Records from a collection:
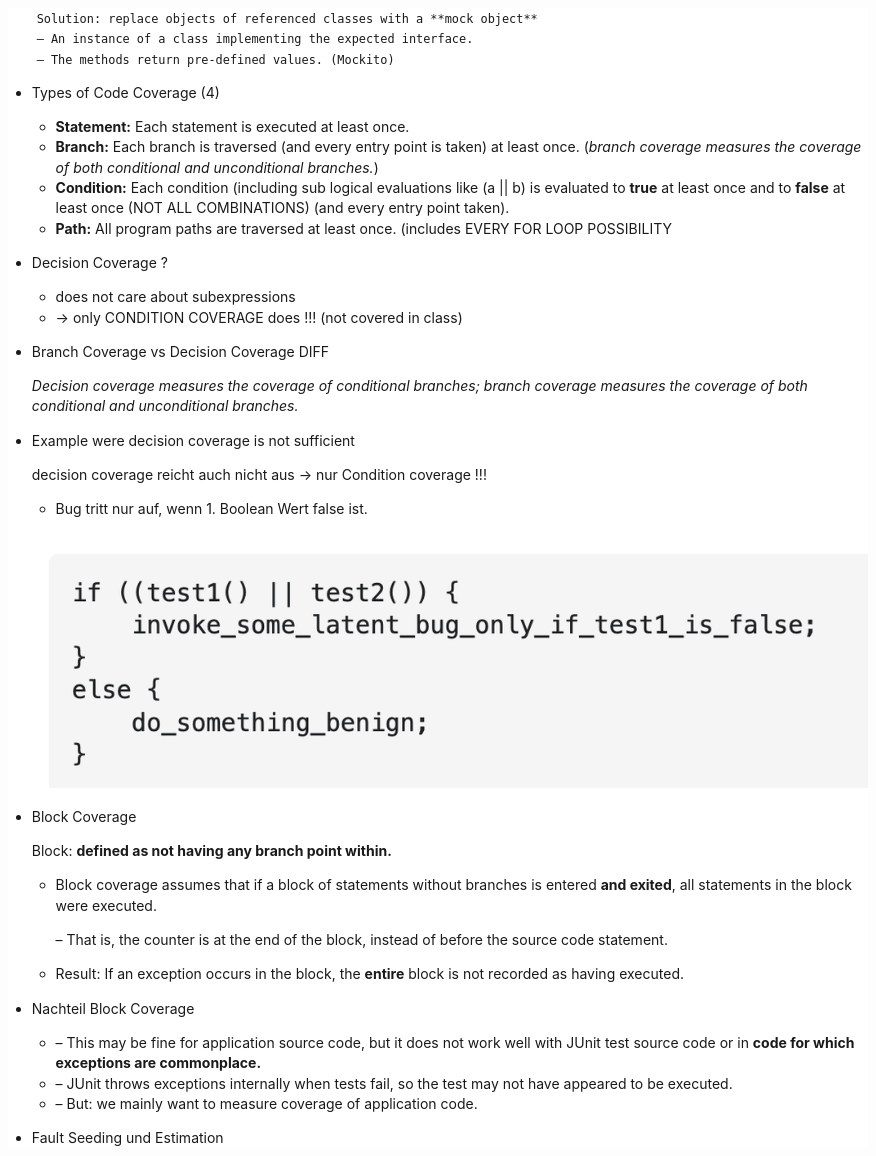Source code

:         Solution: replace objects of referenced classes with a **mock object**
        – An instance of a class implementing the expected interface.
        – The methods return pre-defined values. (Mockito)
        
- Types of Code Coverage (4)
    - **Statement:** Each statement is executed at least once.
    - **Branch:** Each branch is traversed (and every entry point is taken) at
    least once.  (*branch coverage measures the coverage of both conditional and unconditional branches.*)
    - **Condition:** Each condition (including sub logical evaluations like (a || b) is evaluated to **true** at least once and to **false** at least once (NOT ALL COMBINATIONS) (and every entry point taken).
    - **Path:** All program paths are traversed at least once. (includes EVERY FOR LOOP POSSIBILITY
- Decision Coverage ?
    - does not care about subexpressions
    - → only CONDITION COVERAGE does !!! (not covered in class)
- Branch Coverage vs Decision Coverage DIFF
    
    *Decision coverage measures the coverage of conditional branches; branch coverage measures the coverage of both conditional and unconditional branches.* 
    
- Example were decision coverage is not sufficient
    
    decision coverage reicht auch nicht aus → nur Condition coverage !!!
    
    - Bug tritt nur auf, wenn 1. Boolean Wert false ist.
    
    ![Screen Shot 2022-02-25 at 6.47.20 PM.png](Software%20Design%20c2ab5875c38941a3a1b6df1bcdc1e2a7/Screen_Shot_2022-02-25_at_6.47.20_PM.png)
    
- Block Coverage
    
    Block: **defined as not having any branch point within.** 
    
    - Block coverage assumes that if a block of statements without
    branches is entered **and exited**, all statements in the block were
    executed.
        
        – That is, the counter is at the end of the block, instead of before
        the source code statement.
        
    - Result: If an exception occurs in the block, the **entire** block is not
    recorded as having executed.
- Nachteil Block Coverage
    - – This may be fine for application source code, but it does not work
    well with JUnit test source code or in **code for which exceptions
    are commonplace.**
    - – JUnit throws exceptions internally when tests fail, so the test may
    not have appeared to be executed.
    - – But: we mainly want to measure coverage of application code.
- Fault Seeding und Estimation
    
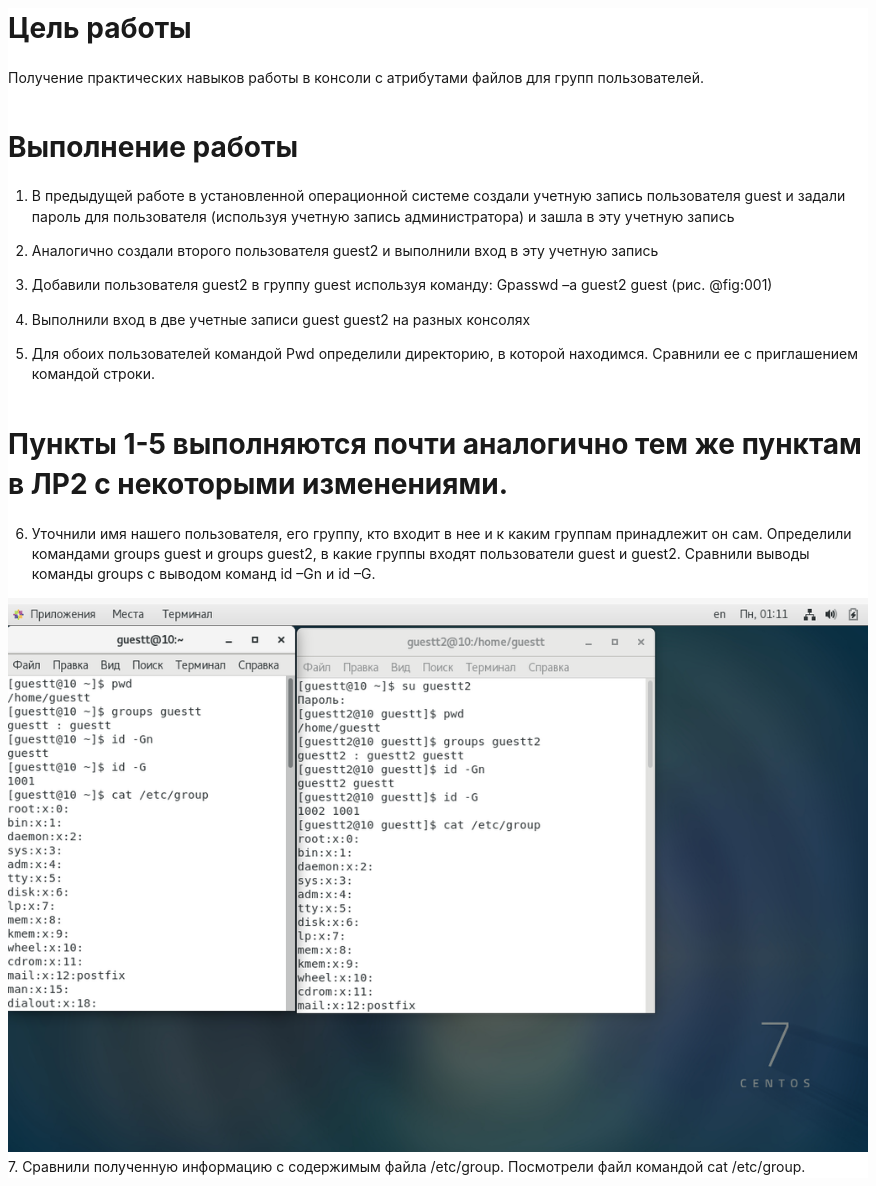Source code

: # Цель работы

Получение практических навыков работы в консоли с атрибутами файлов для групп пользователей.

# Выполнение работы

1.  В предыдущей работе в установленной операционной системе создали учетную запись пользователя guest и задали пароль для пользователя (используя учетную запись администратора) и зашла в эту учетную запись

2.  Аналогично создали второго пользователя guest2 и выполнили вход в эту учетную запись

3.  Добавили пользователя guest2 в группу guest используя команду: Gpasswd –a guest2 guest (рис. @fig:001)

4.  Выполнили вход в две учетные записи guest guest2 на разных консолях

5.  Для обоих пользователей командой Pwd определили директорию, в которой находимся. Сравнили ее с приглашением командой строки.

# Пункты 1-5 выполняются почти аналогично тем же пунктам в ЛР2 с некоторыми изменениями.

6.  Уточнили имя нашего пользователя, его группу, кто входит в нее и к каким группам принадлежит он сам. Определили командами groups guest и groups guest2, в какие группы входят пользователи guest и guest2. Сравнили выводы команды groups с выводом команд id –Gn и id –G. 

![Пункт 6](https://github.com/dmitryabushek/study_2023_2024__infosec/blob/main/lab3/src/lab3_1.png)
7.  Сравнили полученную информацию с содержимым файла /etc/group. Посмотрели файл командой cat /etc/group.
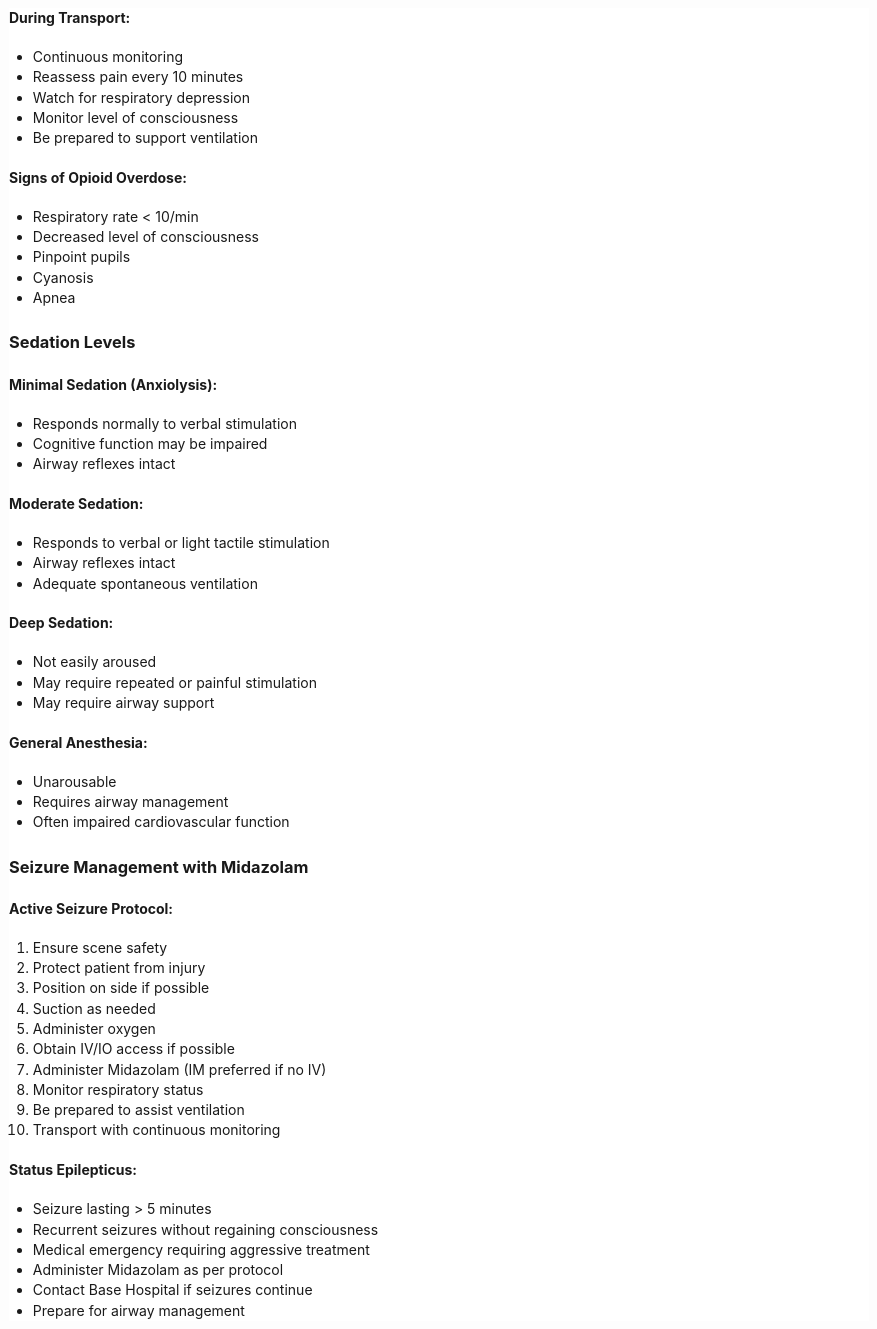 #### During Transport:
- Continuous monitoring
- Reassess pain every 10 minutes
- Watch for respiratory depression
- Monitor level of consciousness
- Be prepared to support ventilation

#### Signs of Opioid Overdose:
- Respiratory rate < 10/min
- Decreased level of consciousness
- Pinpoint pupils
- Cyanosis
- Apnea

### Sedation Levels

#### Minimal Sedation (Anxiolysis):
- Responds normally to verbal stimulation
- Cognitive function may be impaired
- Airway reflexes intact

#### Moderate Sedation:
- Responds to verbal or light tactile stimulation
- Airway reflexes intact
- Adequate spontaneous ventilation

#### Deep Sedation:
- Not easily aroused
- May require repeated or painful stimulation
- May require airway support

#### General Anesthesia:
- Unarousable
- Requires airway management
- Often impaired cardiovascular function

### Seizure Management with Midazolam

#### Active Seizure Protocol:
1. Ensure scene safety
2. Protect patient from injury
3. Position on side if possible
4. Suction as needed
5. Administer oxygen
6. Obtain IV/IO access if possible
7. Administer Midazolam (IM preferred if no IV)
8. Monitor respiratory status
9. Be prepared to assist ventilation
10. Transport with continuous monitoring

#### Status Epilepticus:
- Seizure lasting > 5 minutes
- Recurrent seizures without regaining consciousness
- Medical emergency requiring aggressive treatment
- Administer Midazolam as per protocol
- Contact Base Hospital if seizures continue
- Prepare for airway management
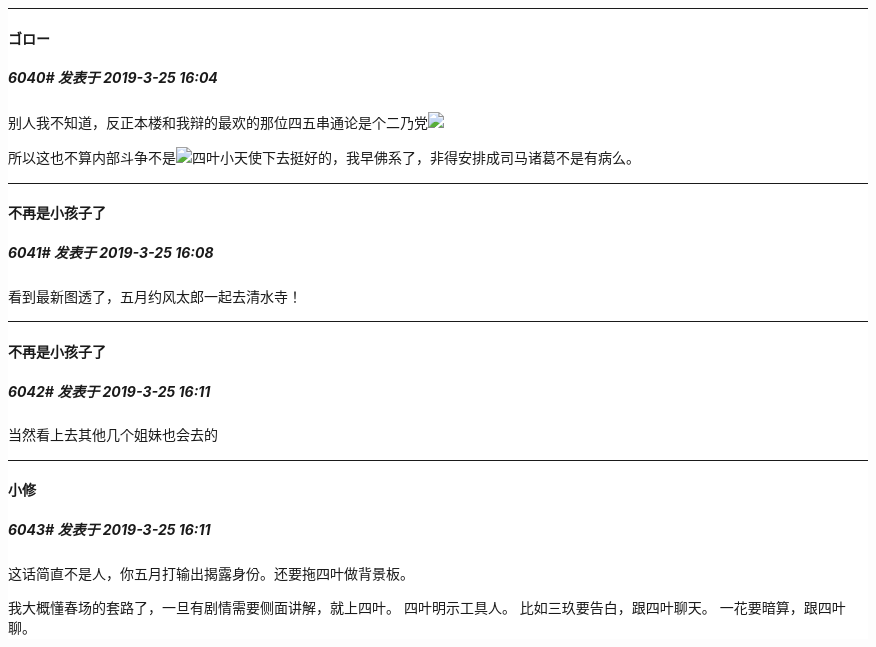 



*****

####  ゴロー  
##### 6040#       发表于 2019-3-25 16:04




别人我不知道，反正本楼和我辩的最欢的那位四五串通论是个二乃党<img src="https://static.saraba1st.com/image/smiley/face2017/053.png" referrerpolicy="no-referrer">

所以这也不算内部斗争不是<img src="https://static.saraba1st.com/image/smiley/face2017/009.gif" referrerpolicy="no-referrer">四叶小天使下去挺好的，我早佛系了，非得安排成司马诸葛不是有病么。







*****

####  不再是小孩子了  
##### 6041#       发表于 2019-3-25 16:08




看到最新图透了，五月约风太郎一起去清水寺！







*****

####  不再是小孩子了  
##### 6042#       发表于 2019-3-25 16:11




当然看上去其他几个姐妹也会去的







*****

####  小修  
##### 6043#       发表于 2019-3-25 16:11




这话简直不是人，你五月打输出揭露身份。还要拖四叶做背景板。

我大概懂春场的套路了，一旦有剧情需要侧面讲解，就上四叶。
四叶明示工具人。
比如三玖要告白，跟四叶聊天。
一花要暗算，跟四叶聊。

HOW TO COMPLETE THIS TASK →
Report every line of the material above in which the word "Each" appears.

EXERCISE SOLUTION →
    - **Statement:** Each statement is executed at least once.
    - **Branch:** Each branch is traversed (and every entry point is taken) at
    - **Condition:** Each condition (including sub logical evaluations like (a || b) is evaluated to **true** at least once and to **false** at least once (NOT ALL COMBINATIONS) (and every entry point taken).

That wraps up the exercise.